Ambos habían pasado por ello, de modo que Bob asintió.
– Pero al día siguiente fuimos a esquiar con unos amigos a Tahoe. Estuvo muy bien.
– Sí, nosotros fuimos a Alpine el año pasado. Me encantaría llevar a los niños otra vez este año, pero es muy caro.
El comentario hizo recordar de nuevo a Ophélie lo afortunada que era al no tener problemas económicos. Bob tenía tres bocas que alimentar y muy pocos recursos, pero hacía cuanto estaba en su mano por sus hijos.
– ¿Y qué tal tu vida amorosa, por cierto?
Al pasar tantas horas juntos en la furgoneta, se hacían muchas confidencias, y además tenían en común el hecho de ser viudos y tener hijos. Intercambiaban gran cantidad de información y consejos, y hablaban más de lo que habrían hablado en un despacho. Aquello no era un trabajo de oficina.
– ¿Qué vida amorosa? -replicó ella con expresión inocente.
Bob le propinó un empujoncito cariñoso.
– Venga ya, no te hagas la tonta.
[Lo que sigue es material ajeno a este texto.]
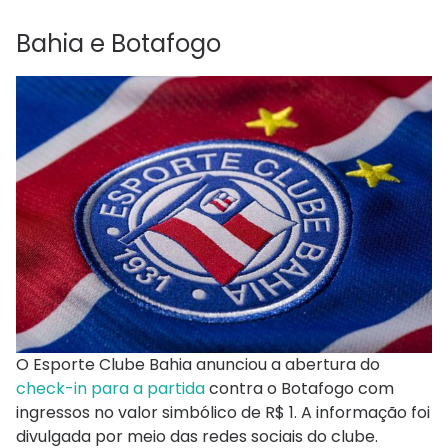
Bahia e Botafogo
O Esporte Clube Bahia anunciou a abertura do
check-in para a partida
contra o Botafogo com
ingressos no valor simbólico de R$ 1. A informação foi
divulgada por meio das redes sociais do clube.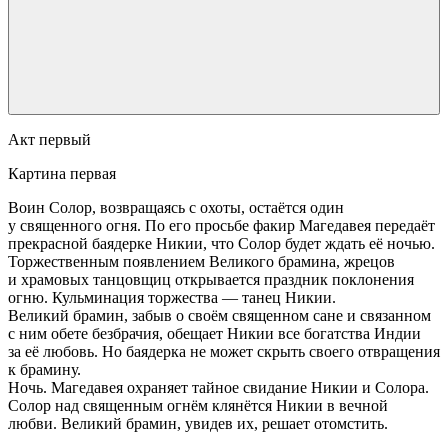
Акт первый
Картина первая
Воин Солор, возвращаясь с охоты, остаётся один
у священного огня. По его просьбе факир Магедавея передаёт
прекрасной баядерке Никии, что Солор будет ждать её ночью.
Торжественным появлением Великого брамина, жрецов
и храмовых танцовщиц открывается праздник поклонения
огню. Кульминация торжества — танец Никии.
Великий брамин, забыв о своём священном сане и связанном
с ним обете безбрачия, обещает Никии все богатства Индии
за её любовь. Но баядерка не может скрыть своего отвращения
к брамину.
Ночь. Магедавея охраняет тайное свидание Никии и Солора.
Солор над священным огнём клянётся Никии в вечной
любви. Великий брамин, увидев их, решает отомстить.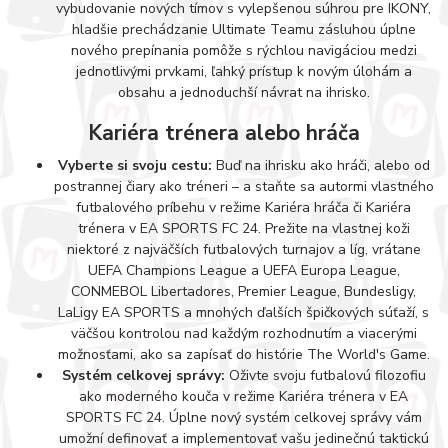
vybudovanie nových tímov s vylepšenou súhrou pre IKONY,
hladšie prechádzanie Ultimate Teamu zásluhou úplne
nového prepínania pomôže s rýchlou navigáciou medzi
jednotlivými prvkami, ľahký prístup k novým úlohám a
obsahu a jednoduchší návrat na ihrisko.
Kariéra trénera alebo hráča
Vyberte si svoju cestu:
Buď na ihrisku ako hráči, alebo od
postrannej čiary ako tréneri – a staňte sa autormi vlastného
futbalového príbehu v režime Kariéra hráča či Kariéra
trénera v EA SPORTS FC 24. Prežite na vlastnej koži
niektoré z najväčších futbalových turnajov a líg, vrátane
UEFA Champions League a UEFA Europa League,
CONMEBOL Libertadores, Premier League, Bundesligy,
LaLigy EA SPORTS a mnohých ďalších špičkových súťaží, s
väčšou kontrolou nad každým rozhodnutím a viacerými
možnosťami, ako sa zapísať do histórie The World's Game.
Systém celkovej správy:
Oživte svoju futbalovú filozofiu
ako moderného kouča v režime Kariéra trénera v EA
SPORTS FC 24. Úplne nový systém celkovej správy vám
umožní definovať a implementovať vašu jedinečnú taktickú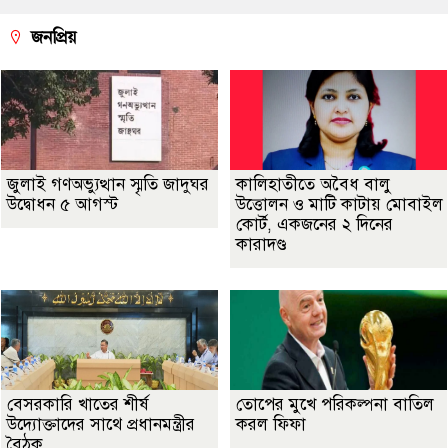
জনপ্রিয়
জুলাই গণঅভ্যুত্থান স্মৃতি জাদুঘর
কালিহাতীতে অবৈধ বালু
উদ্বোধন ৫ আগস্ট
উত্তোলন ও মাটি কাটায় মোবাইল
কোর্ট, একজনের ২ দিনের
কারাদণ্ড
বেসরকারি খাতের শীর্ষ
তোপের মুখে পরিকল্পনা বাতিল
উদ্যোক্তাদের সাথে প্রধানমন্ত্রীর
করল ফিফা
বৈঠক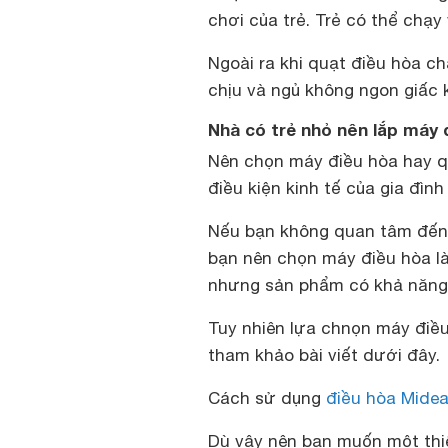
chơi của trẻ. Trẻ có thể chạy
Ngoài ra khi quạt điều hòa ch
chịu và ngủ không ngon giấc k
Nhà có trẻ nhỏ nên lắp máy đ
Nên chọn máy điều hòa hay q
điều kiện kinh tế của gia đìn
Nếu bạn không quan tâm đến 
bạn nên chọn máy điều hòa là 
nhưng sản phẩm có khả năng 
Tuy nhiên lựa chnọn máy điề
tham khảo bài viết dưới đây.
Cách sử dụng
điều hòa Mide
Dù vậy nên bạn muốn một thiết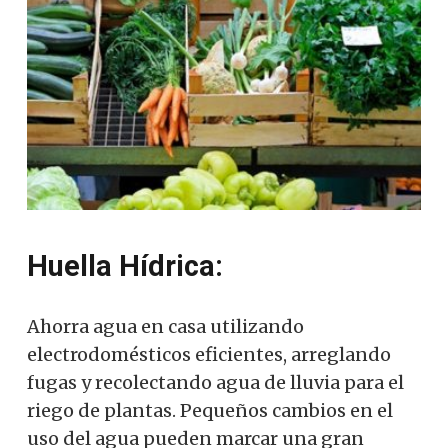
Huella Hídrica:
Ahorra agua en casa utilizando
electrodomésticos eficientes, arreglando
fugas y recolectando agua de lluvia para el
riego de plantas. Pequeños cambios en el
uso del agua pueden marcar una gran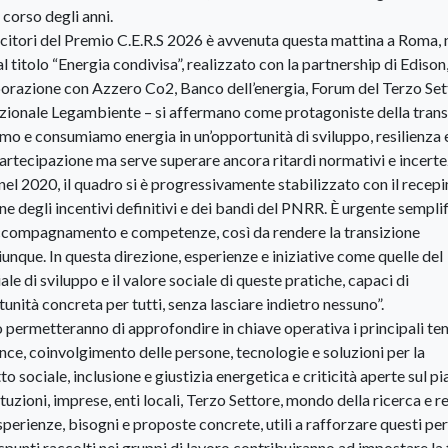
corso degli anni.
ncitori del Premio C.E.R.S 2026 è avvenuta questa mattina a Roma, 
titolo “Energia condivisa”, realizzato con la partnership di Edison
borazione con Azzero Co2, Banco dell’energia, Forum del Terzo Set
azionale Legambiente – si affermano come protagoniste della trans
mo e consumiamo energia in un’opportunità di sviluppo, resilienza 
a partecipazione ma serve superare ancora ritardi normativi e incert
nel 2020, il quadro si è progressivamente stabilizzato con il rece
one degli incentivi definitivi e dei bandi del PNRR. È urgente sempli
in accompagnamento e competenze, così da rendere la transizione
unque. In questa direzione, esperienze e iniziative come quelle del
e di sviluppo e il valore sociale di queste pratiche, capaci di
unità concreta per tutti, senza lasciare indietro nessuno”.
 permetteranno di approfondire in chiave operativa i principali te
ance, coinvolgimento delle persone, tecnologie e soluzioni per la
to sociale, inclusione e giustizia energetica e criticità aperte sul p
tuzioni, imprese, enti locali, Terzo Settore, mondo della ricerca e r
erienze, bisogni e proposte concrete, utili a rafforzare questi per
i spunti raccolti nei gruppi di lavoro contribuiranno ad impostare la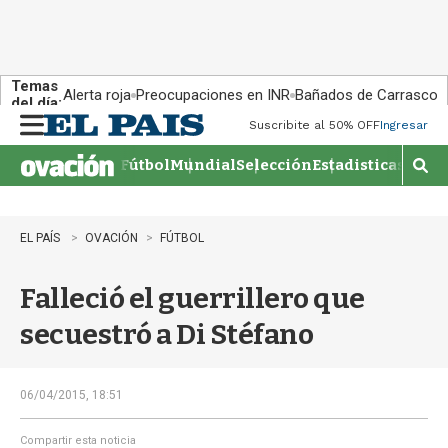
Temas
Alerta roja
Preocupaciones en INR
Bañados de Carrasco
del día:
Suscribite al 50% OFF
Ingresar
M
e
Fútbol
Mundial
Selección
Estadisticas
Agen
n
M
u
o
s
t
EL PAÍS
OVACIÓN
FÚTBOL
r
a
Falleció el guerrillero que
r
b
secuestró a Di Stéfano
�
s
q
u
06/04/2015, 18:51
e
d
Compartir esta noticia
Hace un par de meses estabas en las nubes, como si Cupido te hubiera clavado la flecha en el culo, así que… ¿qué ha pasado?
Apreciaba a Ophélie. Era una mujer de gran corazón y, a juzgar por lo que había observado trabajando con ella en las calles, los tenía bien puestos, como decía a menudo a Jeff. Casi nada la asustaba. Nunca se cortaba, nunca se quedaba rezagada, estaba siempre ahí, noche tras noche, ayudando como los demás, y los otros tres la adoraban.
– Vamos, cuenta -insistió.
Tenían tiempo para charlar antes de llegar al barrio de la Misión.
– Pues que estoy asustada. Supongo que parece una tontería. Es un hombre maravilloso y lo quiero, pero no puedo, Bob, al menos de momento. Creo que me han pasado demasiadas cosas.